Ella comía moscas que a veces se le acercaban sin que tuviera que moverse. Otro día la vi sosteniendo una cucaracha mientras masticaba con calma la cabeza, arrancada. ¿Teníamos cucarachas? No, esta había llegado de afuera buscando, no comer, sino ser comida. Seguía agitando las patas. Tomé un par de fotos, dos minutos de video. Ella sonrió para la cámara. Él hizo una mueca de asco. Luego se burló en voz más alta. Ella giró la cabeza lento, lo miró con esos ojos entornados y volvió a su alimentación, aunque se aburrió pronto: prefería las cabezas. Barrí el resto de la cucaracha y ella se dejó llevar a la mesa de noche. El cajón era para ella, aunque pronto no cabría: era cada vez más torso, más triángulo, quijada y patas.
¿Tenemos ratones?, chilló él. Ya casi no tomaba café: había que pasar frente a la mesa para prepararlo y ya no quería pasar frente a la mesa. No, le contesté, solo este ratón, y en tiempo pasado. Lo vi estremecerse del asco, ¿del miedo? Barrí el cuerpo; a ella solo le gustaban las cabezas. No se encaramó nunca más en el respaldo de la silla, pues una vez estuvo a punto de volcarla y yo, por suerte, pude lanzarme a toda velocidad para atraparla antes de que sufriera algún daño. Agradeció con un parpadeo, ¡parpadeaba!, y unió de nuevo esas manazas para rezar, para pedir. ¿Qué pedía?
Él comenzó a vivir encerrado en ese pequeño despacho al que antes llamábamos la madriguera por lo oscuro, pestilente y húmedo que era. Con llave, cerraba, y lo escuchábamos salir de noche por algo de comer, al baño. Y cerrar con cuidado de no molestar en mitad de nuestras plegarias, o de no despertarnos.
El pájaro entró una mañana por la ventana que yo abrí temprano. Ella vigilaba como siempre desde la mesa. El pájaro abrió las alas coloridas y se le plantó de frente; ¡se habría arrancado la propia cabeza para ofrecérsela de haber podido! Por la noche las dos nos reímos al escuchar el grito de él: había pisado plumas y sangre.
Un día ella se levantó de la cama de madrugada. A veces hacía eso. Caminó por el pasillo. Me gustaba escuchar el sonido de sus pies contra el suelo. Nunca tenía prisa, cada paso caía cuando debía. Volví a apoyar la cabeza sobre la almohada y escuché. Los pasos caían, sí, como gotas de agua cadenciosas y gordas, al ritmo perfecto. Cerré los ojos. Era un alivio no estar sola. Me sumía en el sueño de nuevo cuando el silencio me sobresaltó. Ya no caminaba. Salí de bajo las mantas y me asomé al pasillo. Su negra silueta, enorme y majestuosa, con las manos en plegaria, pedía. ¿Qué pedía?
Una puerta se abrió. La madriguera. Contuve el aliento.
Quién sabe qué se dijeron; estaba oscuro.

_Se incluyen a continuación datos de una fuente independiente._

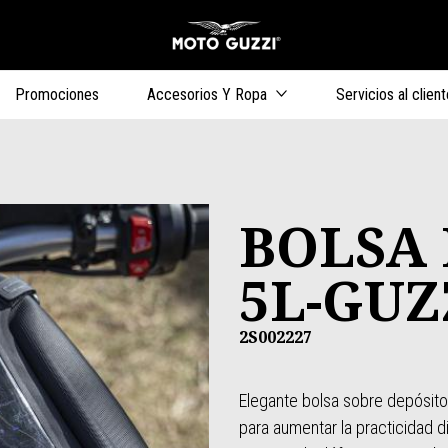
Ir al contenido 
s
Promociones
Accesorios Y Ropa
Servicios al client
BOLSA 
5L-GUZ
2S002227
Elegante bolsa sobre depósito
para aumentar la practicidad dia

Al día siguiente barrí el resto. A ella solo le gustaban las cabezas.
¡Caray tanto creció! Muy bueno, gracias
Lograste darme ñáñaras en el occipucio y las falangetas...
Cuando tenía siete u ocho años recuerdo que mi mamá tomó una mantis con su mano. A mí me daba un poco de miedo pero mi mamá quería demostrarme que no había nada que temer. Se quedaron una frente a otra mirándose. «Se le ven los ojos y me mira», me dijo fascinada mi mamá. Y de pronto esa cosa le saltó en la cara. Salimos las dos corriendo a los gritos. Al día de hoy, si veo una la evito.
Lo adoré: bien oscuro, como me gustan.
Siempre he tenido esa cosa de fascinación/terror por los tatadioses, como se les dice por estos pagos argentos (aunque no sé qué tan popular sigue siendo el término 🤔).
Encontrar contenidos así te alegran el día, ¡gracias por compartir, Lorena!